On the other hand, varices in the esophagus or stomach are the most prone to rupture and bleeding, which can be a life-threatening complication.
Signs of variceal bleeding include hematemesis, melena, hypotension, and tachycardia.
As pressure in the portal system builds, the spleen can become distended, causing splenomegaly.
The enlarged spleen traps red blood cells, leading to anemia, and white blood cells, causing leukopenia and increasing the risk of infection.
Also platelets become trapped within the spleen, causing thrombocytopenia, resulting in easy bruising or bleeding.
Bleeding and bruising are also a result of the liver not being able to synthesize clotting factors, like prothrombin.
When the blood takes longer to clot, PTT, PT, and INR levels may be increased.
Over time, the declining liver function means that toxins and waste products don’t get metabolized.
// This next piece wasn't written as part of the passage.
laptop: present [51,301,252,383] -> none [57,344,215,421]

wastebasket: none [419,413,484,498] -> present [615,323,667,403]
Elevated levels of bilirubin circulating in the body causes jaundice and pruritus.
Ammonia and other toxins can build up in the brain leading to hepatic encephalopathy.
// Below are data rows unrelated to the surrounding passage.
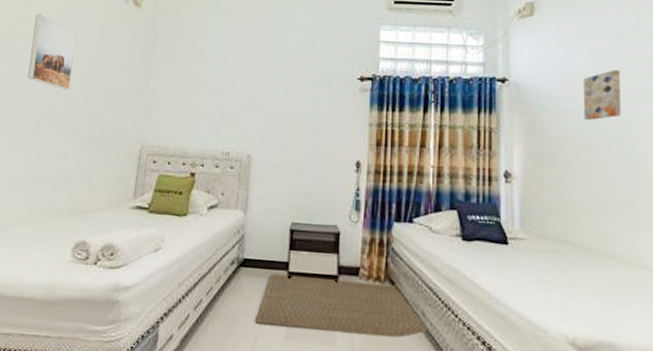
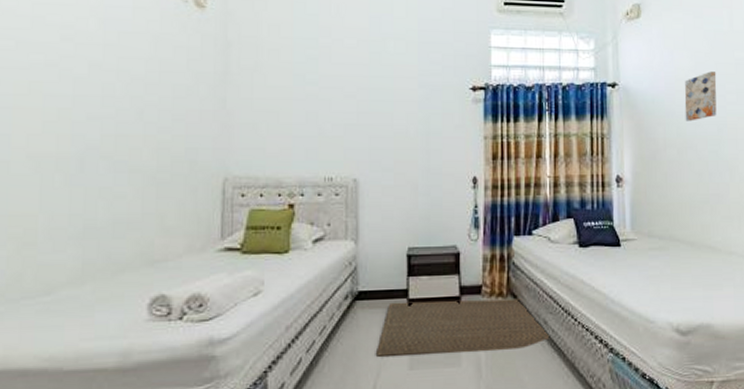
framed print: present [28,13,77,89] -> none [56,18,121,115]

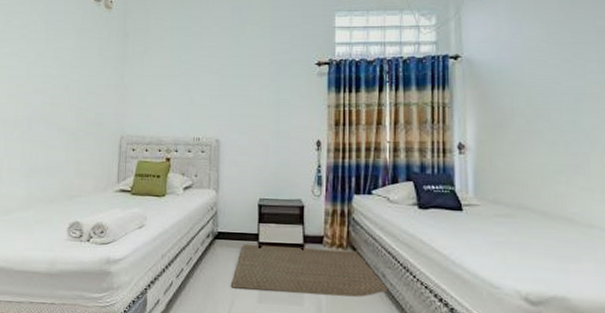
wall art: present [684,71,717,121] -> none [535,41,574,91]

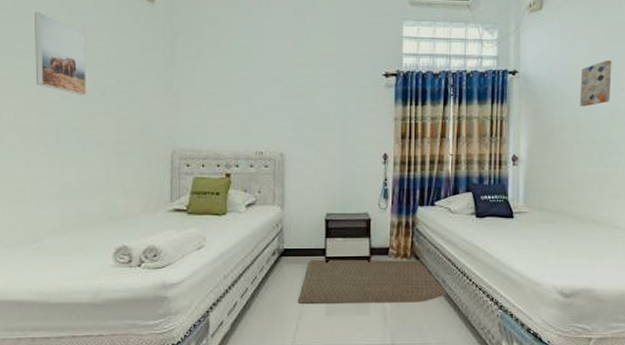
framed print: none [17,22,56,89] -> present [35,11,87,95]
wall art: none [535,41,574,91] -> present [579,60,612,107]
This neurological complication of liver disease causes a flapping tremor, called asterixis, as well as changes in mental status or behavior, and can ultimately lead to coma.
Impaired liver function means that hormones like estrogen don’t get metabolized, so their levels increase, leading to the development palmar erythema.
In males, testicular atrophy, gynecomastia, and loss of sex drive can be present.
On the other hand, premenopausal females may experience an absence of menstruation, while older females may experience vaginal bleeding.
Finally, impaired metabolism by the liver of vitamin D can cause loss of bone density and osteoporosis.
Diagnosing cirrhosis involves analyzing blood work, which most commonly shows increasing serum levels of ALT, AST, ALP, or GGT, as these liver enzymes leak into the bloodstream from damaged liver cells.
Liver nodules associated with hepatic injury may be seen on ultrasound, CT scan, or MRI.
Magnetic resonance elastography uses an MRI along with low-frequency vibrations to assess for stiffening of the liver.
Finally, a liver biopsy can be done to confirm the stage or exact cause of cirrhosis.
Treatment of cirrhosis involves preventing further liver damage by addressing the underlying cause.
Lifestyle changes include avoiding alcohol and hepatotoxic medications, such as acetaminophen, as well as eating a healthy low-sodium diet, and preventing infections with good hand hygiene and avoiding people who are sick.
Antihypertensives like beta-blockers are used to reduce portal hypertension.